• _WHAT TO PRODUCE_:
A verbatim copy of all the data is required; the pictures should not appear in it.

• _PROVIDED DATA_:
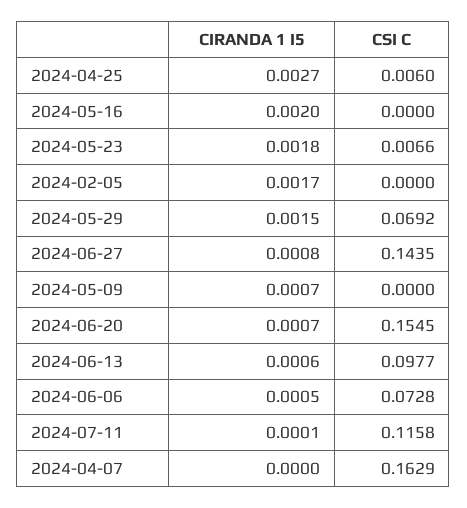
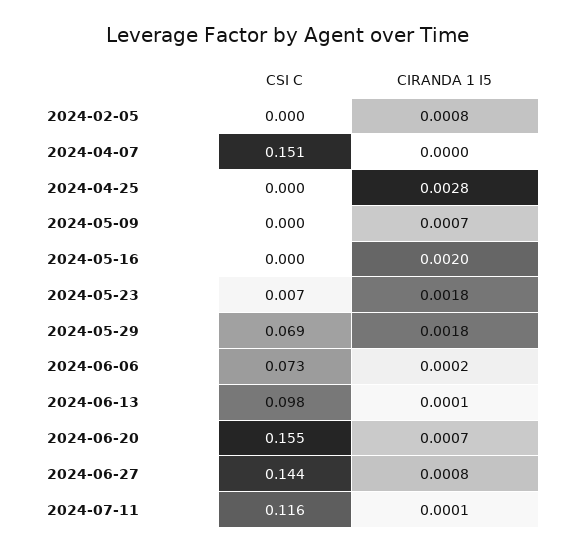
  {
    "CIRANDA 1 I5": {
-     "2024-04-25": 0.0027,
+     "2024-04-25": 0.0028,
      "2024-05-16": 0.002,
      "2024-05-23": 0.0018,
-     "2024-02-05": 0.0017,
+     "2024-02-05": 0.0008,
-     "2024-05-29": 0.0015,
+     "2024-05-29": 0.0018,
      "2024-06-27": 0.0008,
      "2024-05-09": 0.0007,
      "2024-06-20": 0.0007,
-     "2024-06-13": 0.0006,
+     "2024-06-13": 0.0001,
-     "2024-06-06": 0.0005,
+     "2024-06-06": 0.0002,
      "2024-07-11": 0.0001,
      "2024-04-07": 0
    },
    "CSI C": {
-     "2024-04-25": 0.006,
+     "2024-04-25": 0,
      "2024-05-16": 0,
      "2024-05-23": 0.0066,
      "2024-02-05": 0,
      "2024-05-29": 0.0692,
      "2024-06-27": 0.1435,
      "2024-05-09": 0,
      "2024-06-20": 0.1545,
      "2024-06-13": 0.0977,
      "2024-06-06": 0.0728,
      "2024-07-11": 0.1158,
-     "2024-04-07": 0.1629
+     "2024-04-07": 0.151
    }
  }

• _RESPONSE TO THIS EXERCISE_:
  {
    "CIRANDA 1 I5": {
-     "2024-04-25": 0.0027,
+     "2024-04-25": 0.0028,
      "2024-05-16": 0.002,
      "2024-05-23": 0.0018,
-     "2024-02-05": 0.0017,
+     "2024-02-05": 0.0008,
-     "2024-05-29": 0.0015,
+     "2024-05-29": 0.0018,
      "2024-06-27": 0.0008,
      "2024-05-09": 0.0007,
      "2024-06-20": 0.0007,
-     "2024-06-13": 0.0006,
+     "2024-06-13": 0.0001,
-     "2024-06-06": 0.0005,
+     "2024-06-06": 0.0002,
      "2024-07-11": 0.0001,
      "2024-04-07": 0
    },
    "CSI C": {
-     "2024-04-25": 0.006,
+     "2024-04-25": 0,
      "2024-05-16": 0,
      "2024-05-23": 0.0066,
      "2024-02-05": 0,
      "2024-05-29": 0.0692,
      "2024-06-27": 0.1435,
      "2024-05-09": 0,
      "2024-06-20": 0.1545,
      "2024-06-13": 0.0977,
      "2024-06-06": 0.0728,
      "2024-07-11": 0.1158,
-     "2024-04-07": 0.1629
+     "2024-04-07": 0.151
    }
  }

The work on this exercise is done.